The first step of the catalytic cycle involves the enzyme accepting the substrate by forming an external aldimine with PLP replacing the PLP-Lys144β internal aldimine. With the cleavage of the internal aldimine, the β unit is able to swing towards to the top of the α unit and block the empty site. Therefore, generation of the Ado-CH_{2}• radical leads to a change in the structure of the active domain, bringing the AdoCbl and PLP-substrate complex closer to each other, thus locking the enzyme in a “closed” state. The closed state exists until the radical transfer occurs when the product is released and AdoCbl is reformed. At the same time, the closed state is transformed to the open state again to wait for the next substrate.
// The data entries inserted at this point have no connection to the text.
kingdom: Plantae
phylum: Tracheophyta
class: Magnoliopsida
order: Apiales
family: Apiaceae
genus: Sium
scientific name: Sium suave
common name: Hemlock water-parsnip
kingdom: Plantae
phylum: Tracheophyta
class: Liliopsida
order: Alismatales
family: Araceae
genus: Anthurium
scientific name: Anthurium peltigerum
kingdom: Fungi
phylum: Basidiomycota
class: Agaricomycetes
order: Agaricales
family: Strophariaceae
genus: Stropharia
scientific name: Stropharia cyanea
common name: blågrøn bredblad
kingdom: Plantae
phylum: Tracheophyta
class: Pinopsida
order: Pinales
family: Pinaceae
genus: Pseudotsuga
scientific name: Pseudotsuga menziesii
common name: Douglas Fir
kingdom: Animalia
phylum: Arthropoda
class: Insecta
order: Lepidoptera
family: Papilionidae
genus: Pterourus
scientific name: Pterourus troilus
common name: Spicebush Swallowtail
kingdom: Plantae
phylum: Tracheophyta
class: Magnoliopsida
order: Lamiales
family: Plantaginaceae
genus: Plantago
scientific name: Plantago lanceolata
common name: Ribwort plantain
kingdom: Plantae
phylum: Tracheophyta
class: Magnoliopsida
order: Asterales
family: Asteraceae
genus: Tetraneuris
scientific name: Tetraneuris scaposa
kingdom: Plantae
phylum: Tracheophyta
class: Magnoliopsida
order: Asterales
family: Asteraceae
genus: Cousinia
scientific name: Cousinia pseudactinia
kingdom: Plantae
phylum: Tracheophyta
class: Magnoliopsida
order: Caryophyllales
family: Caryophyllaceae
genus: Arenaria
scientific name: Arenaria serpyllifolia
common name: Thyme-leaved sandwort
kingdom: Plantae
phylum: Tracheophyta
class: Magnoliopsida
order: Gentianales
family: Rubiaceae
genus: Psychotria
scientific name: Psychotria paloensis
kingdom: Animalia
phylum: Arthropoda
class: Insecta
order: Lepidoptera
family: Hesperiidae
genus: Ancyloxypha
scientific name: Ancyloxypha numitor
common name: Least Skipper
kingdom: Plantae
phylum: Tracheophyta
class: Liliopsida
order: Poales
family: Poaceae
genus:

Also worth mentioning is the locking mechanism to prevent the radical reaction without the presence of substrate discovered by Catherine Drennan's group. Lys144 of the β subunit is located at a short G-rich loop highly conserved across all 5,6-LAMs, which blocks the AdoCbl from the reaction site. Based on X-ray structure analysis, when the open structure is applied, the axes of the TIM barrel and Rossmann domains are in different directions. With the addition of the substrate, the subunits rearrange to turn the axes into each other to facilitate the catalysis. For example, in wild type 5,6-LAM, the phenol ring of Tyr263α is oriented in a slipped geometry with pyridine ring of PLP, generating a π-π stacking interaction, which is capable of modulating the electron distribution of the high-energetic radical intermediate.

=== History ===
Early insights into the mechanism of the catalytic reaction mainly focused on isotopic methods. Both pathways of lysine degradation and the role of 5,6-LAM were discovered in early work by Stadtman's group during 1950s-1960s. In 1971, having a tritiated α-lysine, 2,5-diaminohexanoate, and coenzyme in hand, Colin Morley and T. Stadtman discovered the role of 5'-deoxyadenosylcobalamin (AdoCbl) as a source for hydrogen migration. Recently, much progress has been made toward detecting the intermediates of the reaction, especially towards I•. Based on quantum-mechanical calculations, it was proposed that with 5-fluorolysine as a substitute for D-lysine the 5-FS• species can be captured and analyzed. A similar approach was applied towards PLP modification, when it was modified to 4’-cyanoPLP or PLP-NO. The radical intermediate I• analogue is hypothesized to be easily detected to support the proposed mechanism. Other simulations can also provide some insights into the catalytic reaction.